Friday, September 6, 2019

Haystack Butte Lava Flow part of The Simcoe Volcanic Field

Driving east on Highway 14 from the Celilo Falls overlook (the-former-celilo-falls), I noted a boulder covered slope with a low cliff area above.
 

The rock is basalt. No surprise given that the location along the Columbia River and the presence of Columbia River Basalt Group (CRBG) that is exposed as cliffs and terraces all along this area. I have observed the CRBG outcrops and the appearances of those outcrops and cliffs as well as the shapes of the features eroded by the ice age floods that poured down the Columbia.



The rocks themselves are unusually dark relative to CRBG rocks. Further the pile of sharp edge boulders and very rocky slope has a shape that is not at all consistent with what what I have observed elsewhere in the CRBG. The area in question is not extensive; a brief aberration that only differs slightly from the CRBG typical terraces, palisades and channeled scab land land forms. The difference in these rocks is rather subtle that may not be of particular note.

These rocks are not CRBG, but is the southernmost lava from eruptions associated with the Simcoe Mountains volcanic field. Phillips and Walsh (1987) indicate a lava flow emanating from Haystack Butte and flowing down to the river. Their map in part adopts work by Anderson (1986) that includes an age of the flow at 0.9 million years.

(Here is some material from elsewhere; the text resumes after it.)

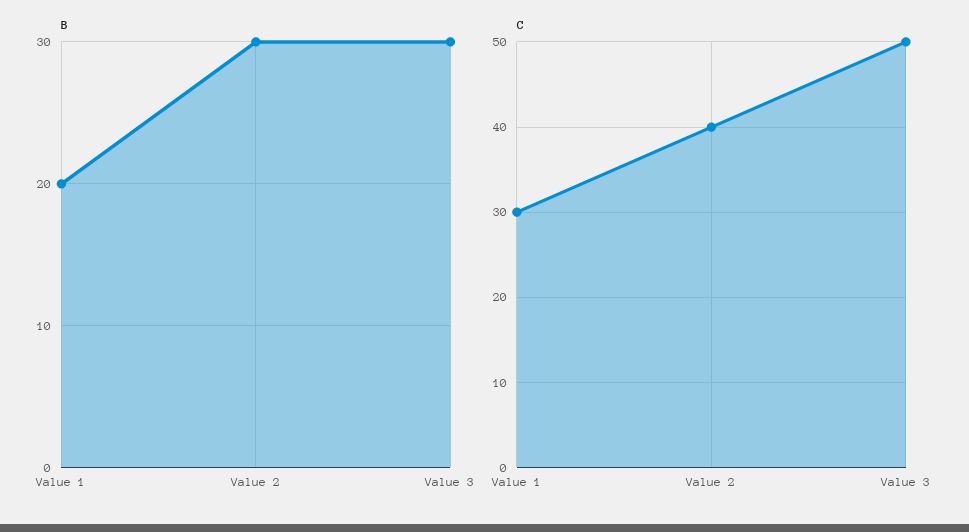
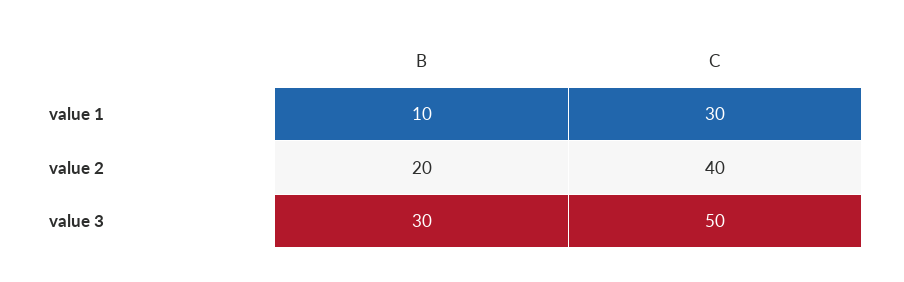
B, Value 1: 20 -> 10
B, Value 2: 30 -> 20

The flow is part of the Simcoe Mountains Volcanic Field. Hildreth and Fierstein (2015) discuss the Simcoe Field as well as the adjoining volcanic fields. The Simcoe lavas are not part of the Cascades nor are they part of the older CRBG. The Simcoe Mountains volcanic field is not part of the Cascade Vlocanic Arc, which lies adjacent on its west. Hildreth and Fierstein (2015) conclude the Simcoe volcanics are "a distributed field of intraplate basalts, many of which have ocean-island basalt-like geochemical signatures, carry mantle xenoliths, and fractionate to alkalic intermediates rather than arc andesites".   

Map from Figure 1 in (Hildreth and Fierstein, 2015) showing regional location of intraplate Simcoe Mountains volcanic field (in red) in south-central Washington. Field is divided into three segments by crests of two anticlines (red lines) of the Yakima Foldbelt—N, northern; C, central; S, southern. Directly west are Mount Adams (MA) and Indian Heaven (IH) volcanic fields. Quaternary axis of Cascade Arc extends northward from Mount Hood to Bumping Lake and includes ~150 separate volcanoes, predominantly basaltic; along arc axis, selected cones and shields are indicated by stars and stratocone complexes by red triangles. Southernmost outliers of Simcoe Mountains volcanic field are Haystack Butte (HB) and Lorena Butte (LB). Anticline abbreviations: SMA, Simcoe Mountains Anticline; TRA, Toppenish Ridge Anticline.